[PROBLEM TO WORK ON] Put every line of the entries below into a Markdown table with two columns, Row for the running number and Line for the line itself, skipping any blank lines. Leave the pictures out of the table.

--- start INPUT MATERIAL ---

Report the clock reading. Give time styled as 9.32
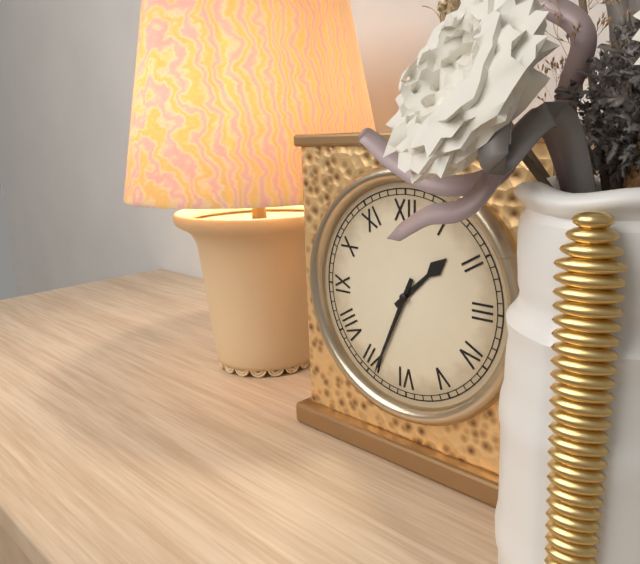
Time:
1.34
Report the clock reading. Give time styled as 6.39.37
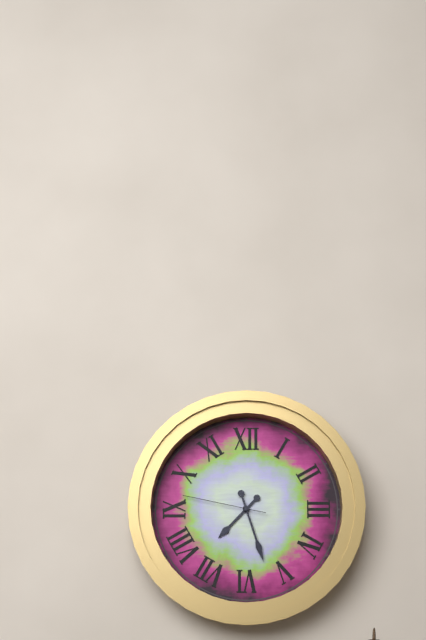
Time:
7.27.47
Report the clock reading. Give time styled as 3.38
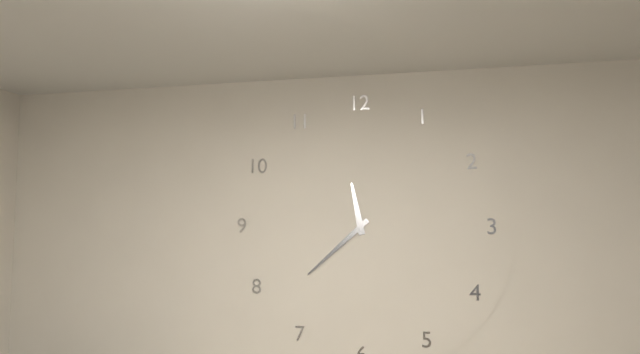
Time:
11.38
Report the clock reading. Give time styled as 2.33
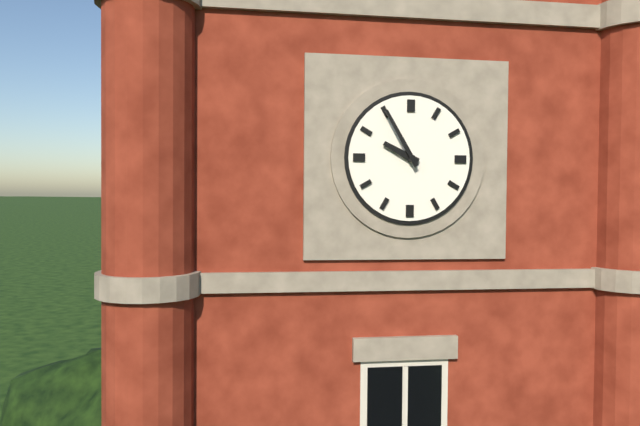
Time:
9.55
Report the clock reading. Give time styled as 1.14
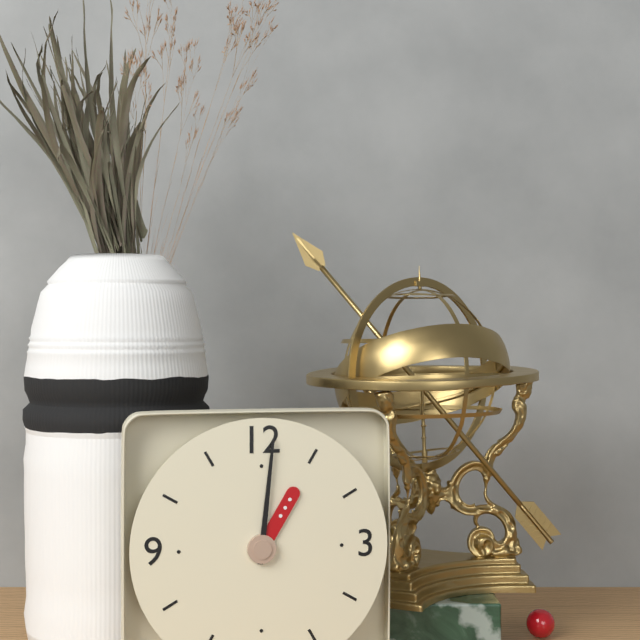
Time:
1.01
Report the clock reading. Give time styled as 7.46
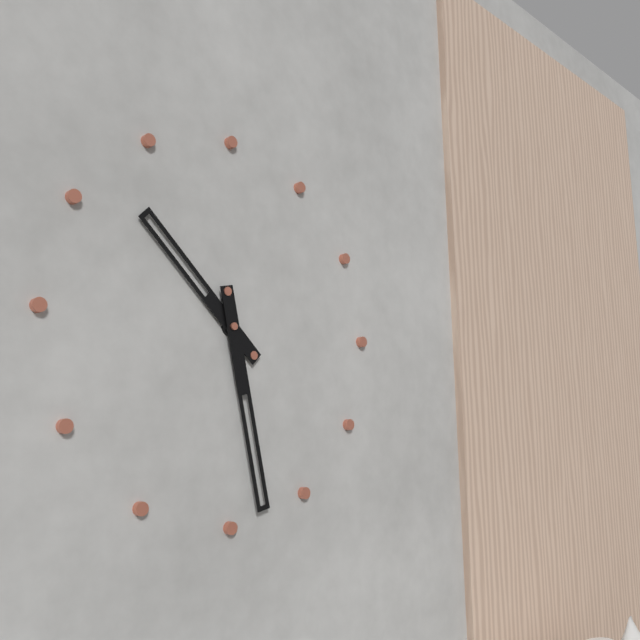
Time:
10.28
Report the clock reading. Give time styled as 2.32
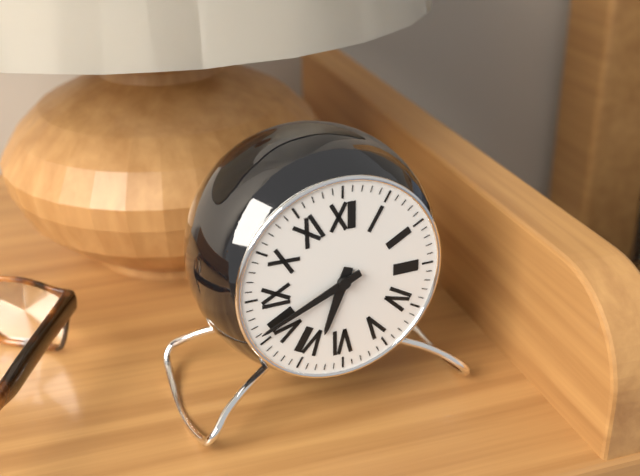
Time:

--- end INPUT MATERIAL ---

[SOLUTION]
| Row | Line |
|---|---|
| 1 | Report the clock reading. Give time styled as 9.32 |
| 2 | Time: |
| 3 | 1.34 |
| 4 | Report the clock reading. Give time styled as 6.39.37 |
| 5 | Time: |
| 6 | 7.27.47 |
| 7 | Report the clock reading. Give time styled as 3.38 |
| 8 | Time: |
| 9 | 11.38 |
| 10 | Report the clock reading. Give time styled as 2.33 |
| 11 | Time: |
| 12 | 9.55 |
| 13 | Report the clock reading. Give time styled as 1.14 |
| 14 | Time: |
| 15 | 1.01 |
| 16 | Report the clock reading. Give time styled as 7.46 |
| 17 | Time: |
| 18 | 10.28 |
| 19 | Report the clock reading. Give time styled as 2.32 |
| 20 | Time: |